Nela, pode ser interpretado que, se tivéssemos memória acerca de todas as coisas do
passado, conhecimento das do presente e previsão das que viriam a ser no futuro, os
lógoi seriam sempre os mesmos. (Elogio de Helena, 11). Não haveria discordância,
visto que há onisciência. Não haveria debates, dúvidas, distintos discursos buscando
sobrepor-se uns aos outros, nem deliberação acerca do que é melhor, mais justo ou mais
útil para a pólis. Em suma: não haveria retórica. No entanto, como essas lembranças do
passado, o saber acerca do presente e a antevisão do futuro não são típicos da natureza
humana, só podemos ter opiniões e nada mais que isso, mesmo que elas sejam
vacilantes e inseguras. O texto de Górgias situa um importante capítulo dos debates
sobre o que são epistḗmē e dóxa, sobre até onde é possível aos homens conhecer e qual
a função da linguagem nesse processo de conhecimento.
Se Isócrates foi influenciado pelo texto de Górgias, é impossível para nós sabê-
lo, e talvez nem seja a indagação de maior importância (embora pareça conhecê-lo,
como refere em seu próprio Elogio de Helena). Por outro lado, há alguma sincronia nos
textos no que diz respeito à restrição da condição do conhecimento humano às dóxai.

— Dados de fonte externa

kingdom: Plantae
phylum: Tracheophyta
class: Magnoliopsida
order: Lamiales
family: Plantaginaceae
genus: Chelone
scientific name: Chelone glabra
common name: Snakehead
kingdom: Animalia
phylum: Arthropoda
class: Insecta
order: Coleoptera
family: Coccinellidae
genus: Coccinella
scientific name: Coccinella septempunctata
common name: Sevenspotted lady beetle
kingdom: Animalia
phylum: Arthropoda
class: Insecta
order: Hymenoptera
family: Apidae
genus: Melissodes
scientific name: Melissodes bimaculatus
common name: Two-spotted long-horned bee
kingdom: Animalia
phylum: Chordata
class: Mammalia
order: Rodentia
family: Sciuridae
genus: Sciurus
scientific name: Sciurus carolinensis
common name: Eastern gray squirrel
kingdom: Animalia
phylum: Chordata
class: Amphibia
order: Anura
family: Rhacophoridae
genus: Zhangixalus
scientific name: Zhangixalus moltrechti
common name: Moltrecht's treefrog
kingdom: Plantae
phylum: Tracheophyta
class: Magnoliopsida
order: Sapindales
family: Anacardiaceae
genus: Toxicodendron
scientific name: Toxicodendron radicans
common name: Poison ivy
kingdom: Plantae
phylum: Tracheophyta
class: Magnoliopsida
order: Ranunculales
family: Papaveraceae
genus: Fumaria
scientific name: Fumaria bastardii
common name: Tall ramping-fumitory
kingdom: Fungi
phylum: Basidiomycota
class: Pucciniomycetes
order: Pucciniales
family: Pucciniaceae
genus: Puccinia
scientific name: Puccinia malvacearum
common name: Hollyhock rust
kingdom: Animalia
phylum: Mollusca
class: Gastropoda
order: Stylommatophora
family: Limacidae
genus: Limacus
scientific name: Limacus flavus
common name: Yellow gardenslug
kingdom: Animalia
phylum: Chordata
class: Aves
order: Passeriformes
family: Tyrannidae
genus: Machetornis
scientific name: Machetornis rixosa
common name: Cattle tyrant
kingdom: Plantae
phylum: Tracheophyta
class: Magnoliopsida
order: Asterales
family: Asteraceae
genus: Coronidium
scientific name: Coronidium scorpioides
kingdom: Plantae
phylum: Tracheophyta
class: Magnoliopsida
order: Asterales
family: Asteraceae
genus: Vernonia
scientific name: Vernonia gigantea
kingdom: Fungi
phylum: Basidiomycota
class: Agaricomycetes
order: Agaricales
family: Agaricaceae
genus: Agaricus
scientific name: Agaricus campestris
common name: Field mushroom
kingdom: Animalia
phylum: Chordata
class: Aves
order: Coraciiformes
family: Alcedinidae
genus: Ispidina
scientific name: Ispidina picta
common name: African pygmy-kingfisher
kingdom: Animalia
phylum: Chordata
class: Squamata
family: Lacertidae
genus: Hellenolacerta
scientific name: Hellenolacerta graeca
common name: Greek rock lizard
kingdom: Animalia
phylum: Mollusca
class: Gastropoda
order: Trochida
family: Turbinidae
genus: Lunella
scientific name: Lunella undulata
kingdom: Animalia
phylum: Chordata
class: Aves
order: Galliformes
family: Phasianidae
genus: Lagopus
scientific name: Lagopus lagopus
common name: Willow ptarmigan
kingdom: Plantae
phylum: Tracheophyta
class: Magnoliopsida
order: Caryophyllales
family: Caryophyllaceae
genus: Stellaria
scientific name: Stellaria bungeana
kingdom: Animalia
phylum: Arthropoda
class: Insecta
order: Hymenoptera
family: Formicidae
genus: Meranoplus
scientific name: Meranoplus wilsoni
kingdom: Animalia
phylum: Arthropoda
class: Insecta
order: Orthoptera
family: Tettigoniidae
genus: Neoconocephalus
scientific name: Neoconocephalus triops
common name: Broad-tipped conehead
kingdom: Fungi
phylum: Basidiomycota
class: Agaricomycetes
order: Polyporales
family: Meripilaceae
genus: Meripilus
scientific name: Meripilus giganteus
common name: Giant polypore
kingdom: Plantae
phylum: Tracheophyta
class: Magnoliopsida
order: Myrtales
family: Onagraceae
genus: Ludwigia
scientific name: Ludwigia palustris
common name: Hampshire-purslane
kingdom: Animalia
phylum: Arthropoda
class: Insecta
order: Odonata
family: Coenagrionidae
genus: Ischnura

Tanto em Contra os sofistas quanto na Antídosis, os textos de Isócrates apontam para a
impossibilidade de o conhecimento humano alcançar um saber total sobre as coisas,
estável e perene, que antecipe o futuro e ilumine as decisões a tomarmos com
infalibilidade. Todavia, Isócrates não parece descuidar da noção de verdade. Traçar o nó
entre essa aparente contradição presente no pensamento isocrático, que, por um lado,
erige o conhecimento humano sobre um mundo movediço e incerto, e, por outro, critica
a falta de interesse de alguns com o lógos verdadeiro não é tarefa fácil nem legível de
forma evidente em suas obras.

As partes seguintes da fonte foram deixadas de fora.